For Breast Cancer Survivors – Pregnancy No Hurdle

Specialists state that although females do tend to be anxious about conceiving after breast cancer treatment, research findings have indicated that getting pregnant after some span of time or time-gap following breast cancer therapy carries no greater risk than conceiving any other time.

Doctors however point out that conceiving soon following therapy might be linked to an augmented risk of the breast cancer recurring.

Without a doubt, studies have proven that conceiving might in fact shield the female from a cancer relapse.

Researches have shown better results among females that ultimately conceived following 2-5 years. Physicians point out that pregnancy is perhaps a shielding effect as there are lesser ovulation cycles hence lesser estrogen presence.

Apt Time-Frame Might Differ

Advice on what is deemed a risk-free time for females to conceive varies from case to case and is mostly based on how old the woman is and the cancer staging, however physicians usually stick to a benchmark procedure.

Gynaecologists recommend that among females who have undergone chemotherapy and surgical procedures and tended to their cancer should ideally wait for 2 years till that are completely free of cancer.

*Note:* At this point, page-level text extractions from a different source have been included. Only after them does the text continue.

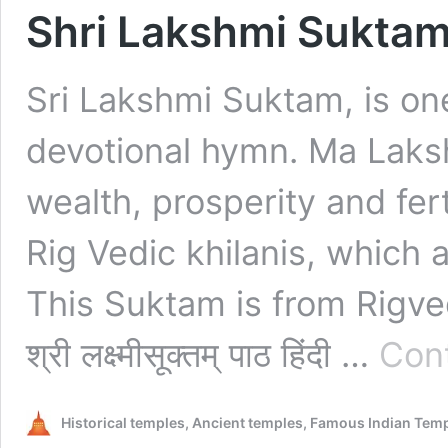
Shri Lakshmi Suktam – श्र
Sri Lakshmi Suktam, is one
devotional hymn. Ma Laks
wealth, prosperity and fert
Rig Vedic khilanis, which 
This Suktam is from Rigveda – य
श्री लक्ष्मीसूक्तम्‌ पाठ हिंदी …
Cont
Historical temples, Ancient temples, Famous Indian Tem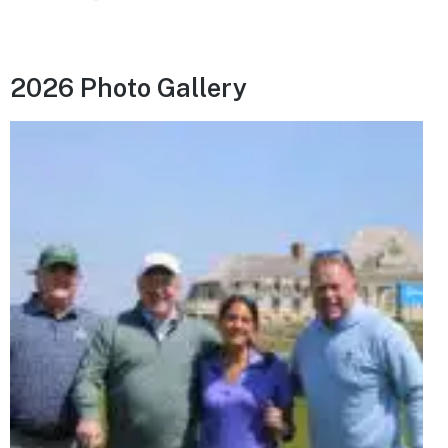
2026 Photo Gallery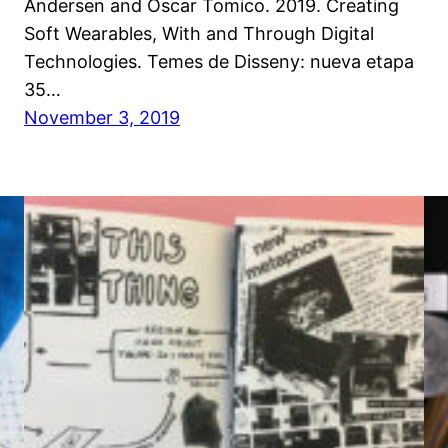
Andersen and Oscar Tomico. 2019. Creating
Soft Wearables, With and Through Digital
Technologies. Temes de Disseny: nueva etapa
35…
November 3, 2019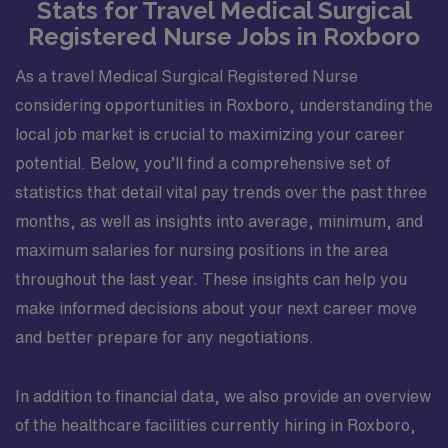
Stats for Travel Medical Surgical
Registered Nurse Jobs in Roxboro
As a travel Medical Surgical Registered Nurse
considering opportunities in Roxboro, understanding the
local job market is crucial to maximizing your career
potential. Below, you’ll find a comprehensive set of
statistics that detail vital pay trends over the past three
months, as well as insights into average, minimum, and
maximum salaries for nursing positions in the area
throughout the last year. These insights can help you
make informed decisions about your next career move
and better prepare for any negotiations.
In addition to financial data, we also provide an overview
of the healthcare facilities currently hiring in Roxboro,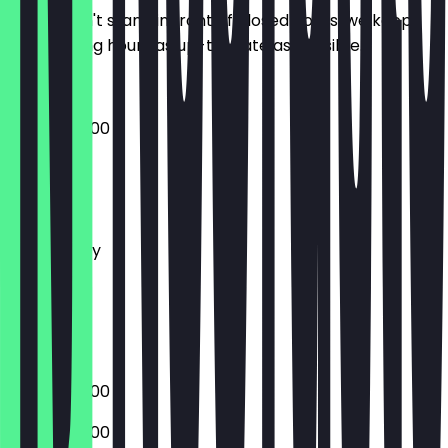
So you don't stand in front of closed doors, we keep
the opening hours as up-to-date as possible.
08:00 - 20:00
Monday
Tuesday
Wednesday
Thursday
Friday
Saturday
Sunday
08:00 - 20:00
08:00 - 20:00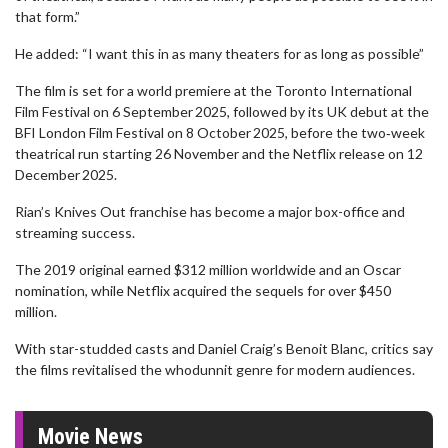
that form.”
He added: “I want this in as many theaters for as long as possible”
The film is set for a world premiere at the Toronto International
Film Festival on 6 September 2025, followed by its UK debut at the
BFI London Film Festival on 8 October 2025, before the two‑week
theatrical run starting 26 November and the Netflix release on 12
December 2025.
Rian’s Knives Out franchise has become a major box-office and
streaming success.
The 2019 original earned $312 million worldwide and an Oscar
nomination, while Netflix acquired the sequels for over $450
million.
With star-studded casts and Daniel Craig’s Benoit Blanc, critics say
the films revitalised the whodunnit genre for modern audiences.
Movie News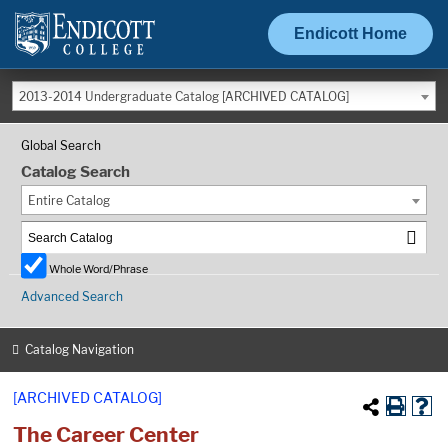
Endicott Home
2013-2014 Undergraduate Catalog [ARCHIVED CATALOG]
Global Search
Catalog Search
Entire Catalog
Whole Word/Phrase
Advanced Search
Catalog Navigation
[ARCHIVED CATALOG]
The Career Center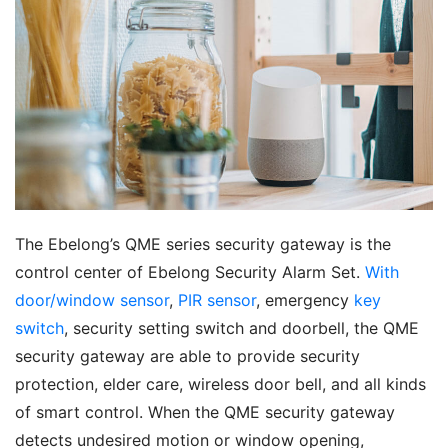
The Ebelong’s QME series security gateway is the 
control center of Ebelong Security Alarm Set. 
With 
door/window sensor
, 
PIR sensor
, emergency 
key 
switch
, security setting switch and doorbell, the QME 
security gateway are able to provide security 
protection, elder care, wireless door bell, and all kinds 
of smart control. When the QME security gateway 
detects undesired motion or window opening, 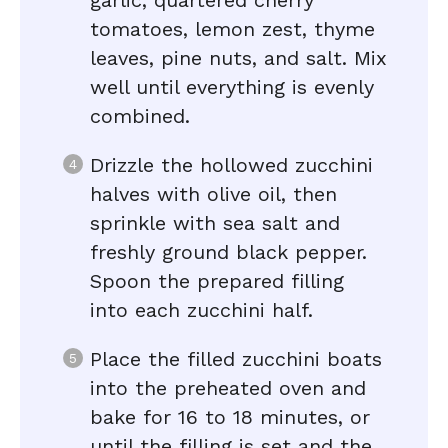
garlic, quartered cherry
tomatoes, lemon zest, thyme
leaves, pine nuts, and salt. Mix
well until everything is evenly
combined.
Drizzle the hollowed zucchini
halves with olive oil, then
sprinkle with sea salt and
freshly ground black pepper.
Spoon the prepared filling
into each zucchini half.
Place the filled zucchini boats
into the preheated oven and
bake for 16 to 18 minutes, or
until the filling is set and the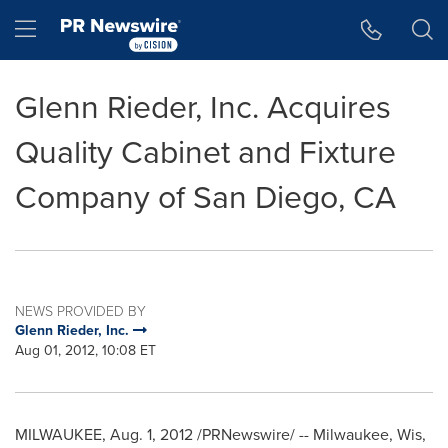
Accessibility Statement
Skip Navigation
Hamburger menu
Glenn Rieder, Inc. Acquires
Quality Cabinet and Fixture
Company of San Diego, CA
NEWS PROVIDED BY
Glenn Rieder, Inc.
Aug 01, 2012, 10:08 ET
MILWAUKEE
,
Aug. 1, 2012
/PRNewswire/ -- Milwaukee, Wis,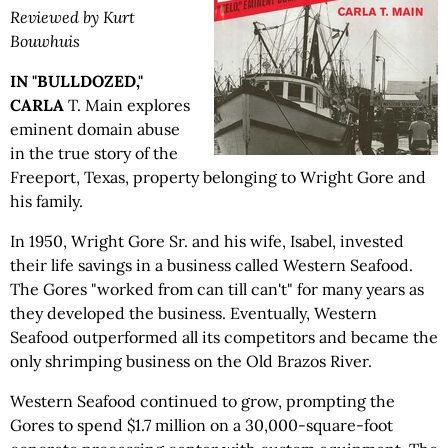
Reviewed by Kurt
Bouwhuis
IN "BULLDOZED,"
CARLA
T. Main explores
eminent domain abuse
in the true story of the
Freeport, Texas, property belonging to Wright Gore and
his family.
In 1950, Wright Gore Sr. and his wife, Isabel, invested
their life savings in a business called Western Seafood.
The Gores "worked from can till can't" for many years as
they developed the business. Eventually, Western
Seafood outperformed all its competitors and became the
only shrimping business on the Old Brazos River.
Western Seafood continued to grow, prompting the
Gores to spend $1.7 million on a 30,000-square-foot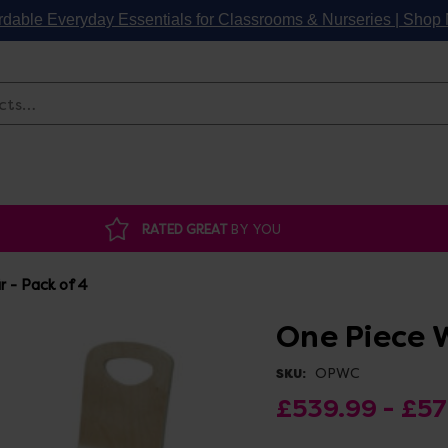
rdable Everyday Essentials for Classrooms & Nurseries | Sho
Search
RATED GREAT
BY YOU
 - Pack of 4
One Piece 
OPWC
SKU:
£539.99 - £5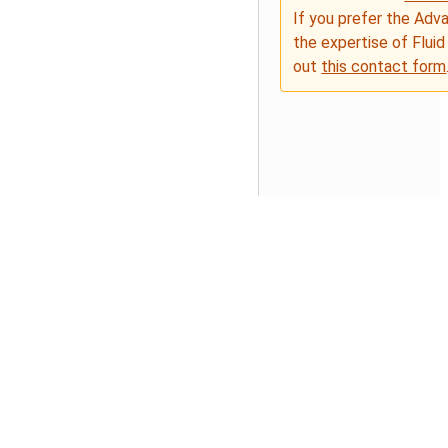
If you prefer the Adv
the expertise of Fluid
out
this contact form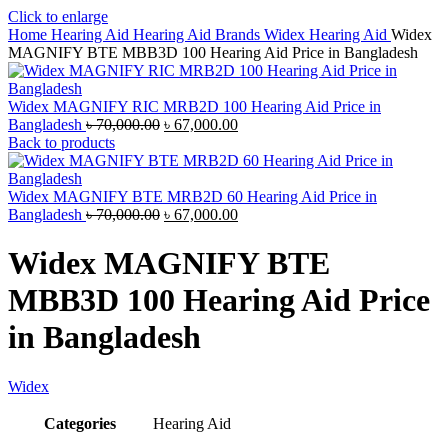
Click to enlarge
Home
Hearing Aid
Hearing Aid Brands
Widex Hearing Aid
Widex
MAGNIFY BTE MBB3D 100 Hearing Aid Price in Bangladesh
Widex MAGNIFY RIC MRB2D 100 Hearing Aid Price in
Original
Current
Bangladesh
৳
70,000.00
৳
67,000.00
price
price
Back to products
was:
is:
৳ 70,000.00.
৳ 67,000.00.
Widex MAGNIFY BTE MRB2D 60 Hearing Aid Price in
Original
Current
Bangladesh
৳
70,000.00
৳
67,000.00
price
price
was:
is:
Widex MAGNIFY BTE
৳ 70,000.00.
৳ 67,000.00.
MBB3D 100 Hearing Aid Price
in Bangladesh
Widex
Categories
Hearing Aid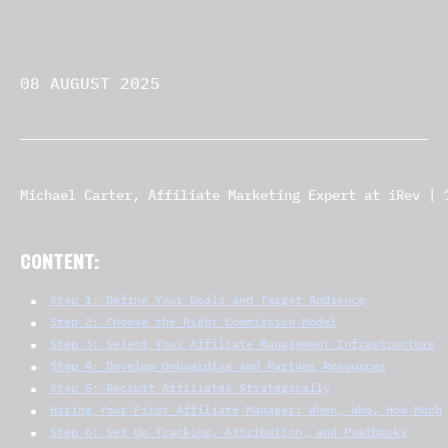
08 AUGUST 2025
Michael Carter, Affiliate Marketing Expert at iRev | 
CONTENT:
Step 1: Define Your Goals and Target Audience
Step 2: Choose the Right Commission Model
Step 3: Select Your Affiliate Management Infrastructure
Step 4: Develop Onboarding and Partner Resources
Step 5: Recruit Affiliates Strategically
Hiring Your First Affiliate Manager: When, Who, How Much
Step 6: Set Up Tracking, Attribution, and Postbacks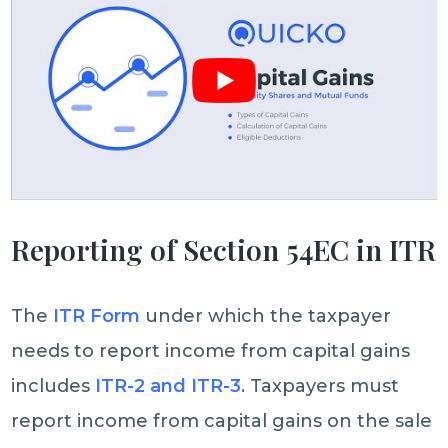
Reporting of Section 54EC in ITR
The
ITR Form
under which the taxpayer
needs to report income from capital gains
includes
ITR-2 and ITR-3
. Taxpayers must
report income from capital gains on the sale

Other recommendations to women intent on bearing children after surviving breast cancer, based on their condition are as follows:

  • Women in the older age bracket not intent on waiting for 2 years could opt for cryopreservation (freezing embryos) or go in for donor egg afterwards.
  • Females with later staging of breast cancer, based on the amount of remnant tumor and whether they require chemo, must not conceive.
  • Females with estrogen positive type of cancer and taking medication course comprising of tamoxifen should ideally complete the drug course and then conceive since it has been linked to birth anomalies.
  • Females who are carriers of a heritable mutation which tends to predispose them to getting cancer are also at an elevated risk of developed other cancer forms and must undergo meticulous screening prior to attempting conception.
  • In case of other chemo medications, in case therapy is ceased for an apt period then physicians state that there is no problem is such cases to go ahead with pregnancy. Since females have stopped chemotherapy then there is no risk of any associated side-effects.

The kids of women who underwent breast cancer treatment are additionally at no higher risk of getting cancer later on in their life.

Many large-scaled trials have substantiated that kids of mothers who earlier had cancer are in as good health as the rest of the non-cancerous populace.

Fertility Concerns

Even as Christina Applegate is a shinning exemplar that conceiving post-breast cancer therapy is possible, yet physicians state that there might be fertility problems based on how old the woman is and the chemotherapy type she has been through.

Several chemotherapy drugs could have a damaging effect on the ovaries and be causal to early menopause. Although a number of females below forty do get their menses post-chemotherapy, hence there aren’t inevitably infertility problems.

Even as Christina Applegate is free from cancer and despite undergoing double mastectomy procedure for total breast tissue removal, several females in such cases are not essentially risk-free. In case there are remnant estrogen receptors still present in the body there might be a higher risk of relapse. When there is no breast left then risk are quite less, however cancer could yet spread to a lymph node.